Vikas Khanna is the Spice Man
The executive chef of NYC's Junoon spices things up
I learned to cook at my grandmother’s side. One of my first jobs was grinding the spices. She had a large, heavy brass mortar and pestle. it was one of her most treasured possessions. She patiently taught me the importance of slowly dry roasting the spices and letting them cool before grinding them in the mortar. If I ever over-toasted the spices she would make me throw them out and start over again.
She was patient and kind, but believe me, my Biji had high standards of quality. We ground the spices fresh for every meal. My connection to the world of spices was handed down to me through my grandmother and by extension, from all the cooks who came before her. I love having this connection to my ancestors.

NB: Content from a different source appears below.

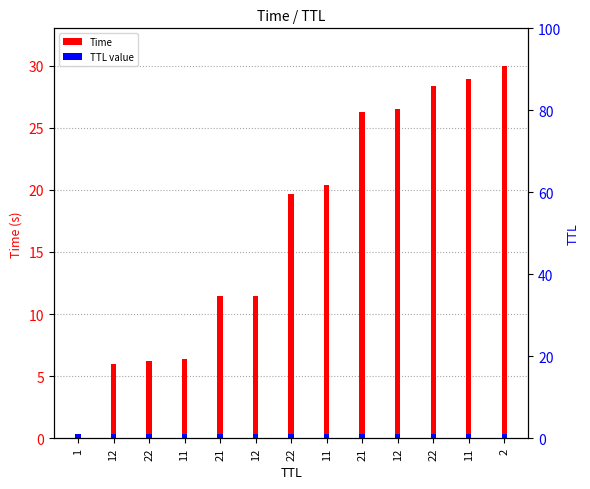

Reading right to left, transcribe all the data shown in this chart.

Time: 2=30.0	11=28.9	22=28.4	12=26.5	21=26.2	11=20.4	22=19.7	12=11.5	21=11.4	11=6.4	22=6.2	12=5.9	1=0.0
TTL value: 2=0.3	11=0.3	22=0.3	12=0.3	21=0.3	11=0.3	22=0.3	12=0.3	21=0.3	11=0.3	22=0.3	12=0.3	1=0.3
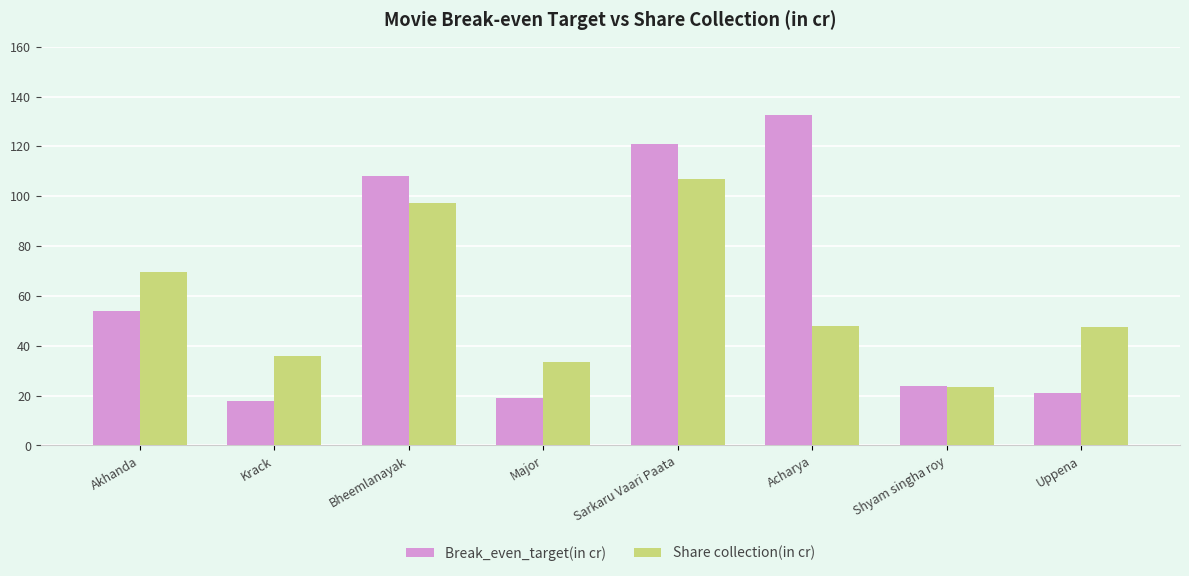

Count the number of categories in the chart.

8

A distinguishing characteristic of Indian cooking is our extensive use of spices, both whole and ground in making sauces. As a home cook there are three important lessons to be learned:
- Buy your spices in small quantities so they don’t lose their flavor. For home use, I only buy an ounce or two at a time, but I admit that I am spoiled because I am close to so many excellent purveyors of fresh spices. Spice oils are sensitive to light and heat and quickly lose their potency, so store them in a cool, dark place to preserve their freshness.
- Find a place that is busy and turns over its inventory frequently to assure that the spices are fresh. The best way to tell if the spices are fresh is to smell them. If they smell pungent, they’re fresh. If the smell is faint or musty, the spices are past their prime.
- Buy all your spices whole and only grind them as you need them. As soon as spices are ground, the flavor begins to dissipate rapidly. Within an hour, much of the flavor is lost. Today’s coffee grinders are super for turning whole spices into powder. They are relatively inexpensive and easy to use—just label one for spices only and make sure never to use it for coffee.
If your recipe calls for a teaspoon of ground cumin, for example, lightly toast a heaping teaspoon of whole cumin in a dry skillet over medium heat until it smells fragrant and then remove the cumin from the pan and let it cool before grinding in your coffee grinder. The reason we toast spices is to activate the essential oils that the spices contain; it makes the flavor more vibrant and exciting. The only spices that we don’t typically grind ourselves are cinnamon stick, dried ginger, and turmeric. Only a very powerful industrial grinder can turn thesd spices into a fine powder.
An easy method of using spices to add flavor to dishes is infusing oil to be used on marinades or as a salad dressing.
Vikas Khanna is the executive chef of Junoon Restaurant in New York City.